On January 25, 2005, at the National Press Club in Washington, D.C., Crichton delivered a detailed explanation of why he criticized the consensus view on global warming. Using published UN data, he argued that claims for catastrophic warming arouse doubt, that reducing CO2is vastly more difficult than is commonly presumed. He spoke on why societies are morally unjustified in spending vast sums on a speculative issue when people around the world are dying of starvation and disease.[136]

"Caltech Michelin Lecture" edit

"Aliens Cause Global Warming" January 17, 2003. In the spirit of his science fiction writing, Crichton details research on nuclear winter and SETI Drake equations relative to global warming science.[138]

"Testimony before the United States Senate" edit

Crichton was invited to testify before the Senate in September 2005, as an "expert witness on global warming."[139]The speech was delivered to the Committee on Environment and Public Works in Washington, D.C.
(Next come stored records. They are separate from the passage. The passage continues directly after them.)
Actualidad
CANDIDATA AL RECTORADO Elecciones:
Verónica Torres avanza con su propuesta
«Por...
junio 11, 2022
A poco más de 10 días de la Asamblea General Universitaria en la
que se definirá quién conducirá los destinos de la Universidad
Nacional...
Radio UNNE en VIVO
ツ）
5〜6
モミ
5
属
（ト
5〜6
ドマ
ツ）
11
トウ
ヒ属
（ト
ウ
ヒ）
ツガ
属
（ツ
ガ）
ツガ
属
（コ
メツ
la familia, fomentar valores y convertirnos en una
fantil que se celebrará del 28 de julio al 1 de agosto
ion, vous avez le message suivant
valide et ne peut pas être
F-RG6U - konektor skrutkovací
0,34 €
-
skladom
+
"Complexity Theory and Environmental Management" edit

In previous speeches, Crichton criticized environmental groups for failing to incorporate complexity theory. Here he explains in detail why complexity theory is essential to environmental management, using the history of Yellowstone Park as an example of what not to do. The speech was delivered to the Washington Center for Complexity and Public Policy in Washington, D.C., on November 6, 2005.[140][141]

"Genetic Research and Legislative Needs" edit

While writing Next, Crichton concluded that laws covering genetic research desperately needed to be revised, and spoke to congressional staff members about problems ahead. The speech was delivered to a group of legislative staffers in Washington, D.C., on September 14, 2006.[142]
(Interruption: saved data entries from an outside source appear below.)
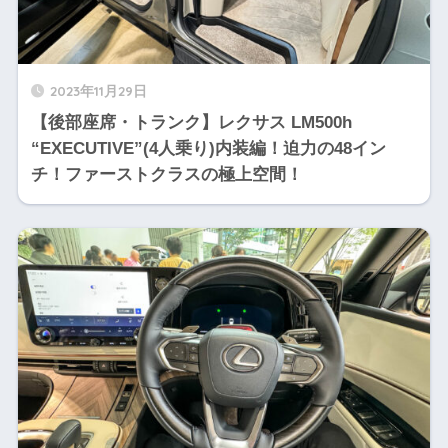
2023年11月29日
【後部座席・トランク】レクサス LM500h
“EXECUTIVE”(4人乗り)内装編！迫力の48イン
チ！ファーストクラスの極上空間！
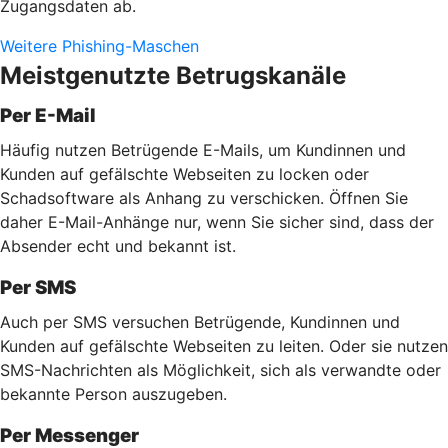
Zugangsdaten ab.
Weitere Phishing-Maschen
Meistgenutzte Betrugskanäle
Per E-Mail
Häufig nutzen Betrügende E-Mails, um Kundinnen und
Kunden auf gefälschte Webseiten zu locken oder
Schadsoftware als Anhang zu verschicken. Öffnen Sie
daher E-Mail-Anhänge nur, wenn Sie sicher sind, dass der
Absender echt und bekannt ist.
Per SMS
Auch per SMS versuchen Betrügende, Kundinnen und
Kunden auf gefälschte Webseiten zu leiten. Oder sie nutzen
SMS-Nachrichten als Möglichkeit, sich als verwandte oder
bekannte Person auszugeben.
Per Messenger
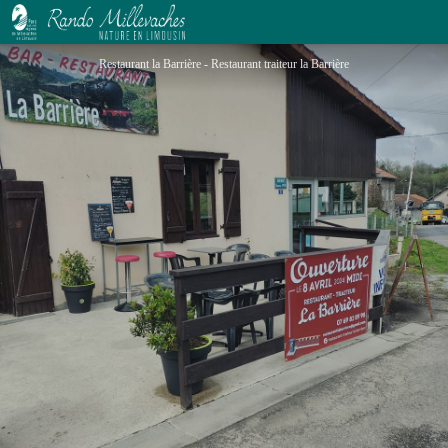
La Barrière
Restaurant la Barrière - Restaurant traiteur la Barrière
Gell-Mann amnesia effect edit

In a speech in 2002, Crichton coined the term "Gell-Mann amnesia effect" to describe the phenomenon of experts reading articles within their fields of expertise and finding them to be error-ridden and full of misunderstanding, but seemingly forgetting those experiences when reading articles in the same publications written on topics outside of their fields of expertise, which they believe to be credible. He explained that he had chosen the name ironically, because he had once discussed the effect with physicist Murray Gell-Mann, "and by dropping a famous name I imply greater importance to myself, and to the effect, than it would otherwise have."[143][144]

Briefly stated, the Gell-Mann Amnesia effect is as follows. You open the newspaper to an article on some subject you know well. In Murray's case, physics. In mine, show business. You read the article and see the journalist has absolutely no understanding of either the facts or the issues. Often, the article is so wrong it actually presents the story backward—reversing cause and effect. I call these the "wet streets cause rain" stories. Paper's full of them.

In any case, you read with exasperation or amusement the multiple errors in a story, and then turn the page to national or international affairs, and read as if the rest of the newspaper was somehow more accurate about Palestine than the baloney you just read. You turn the page, and forget what you know.

That is the Gell-Mann Amnesia effect. I'd point out it does not operate in other arenas of life. In ordinary life, if somebody consistently exaggerates or lies to you, you soon discount everything they say. In court, there is the legal doctrine of falsus in uno, falsus in omnibus, which means untruthful in one part, untruthful in all. But when it comes to the media, we believe against evidence that it is probably worth our time to read other parts of the paper. When, in fact, it almost certainly isn't. The only possible explanation for our behavior is amnesia.

The Gell-Mann amnesia effect is similar to Erwin Knoll's law of media accuracy, which states: "Everything you read in the newspapers is absolutely true except for the rare story of which you happen to have firsthand knowledge."[145]

Legacy edit

In 2002, a genus of ankylosaurid, Crichtonsaurus bohlini, was named in his honor.[146][147] This species was concluded to be dubious however,[148] and some of the diagnostic fossil material was then transferred into the new binomial Crichtonpelta benxiensis,[147] also named in his honor.

His literary works continue to be adapted into films, making him the 20th highest grossing story creator of all time.[149]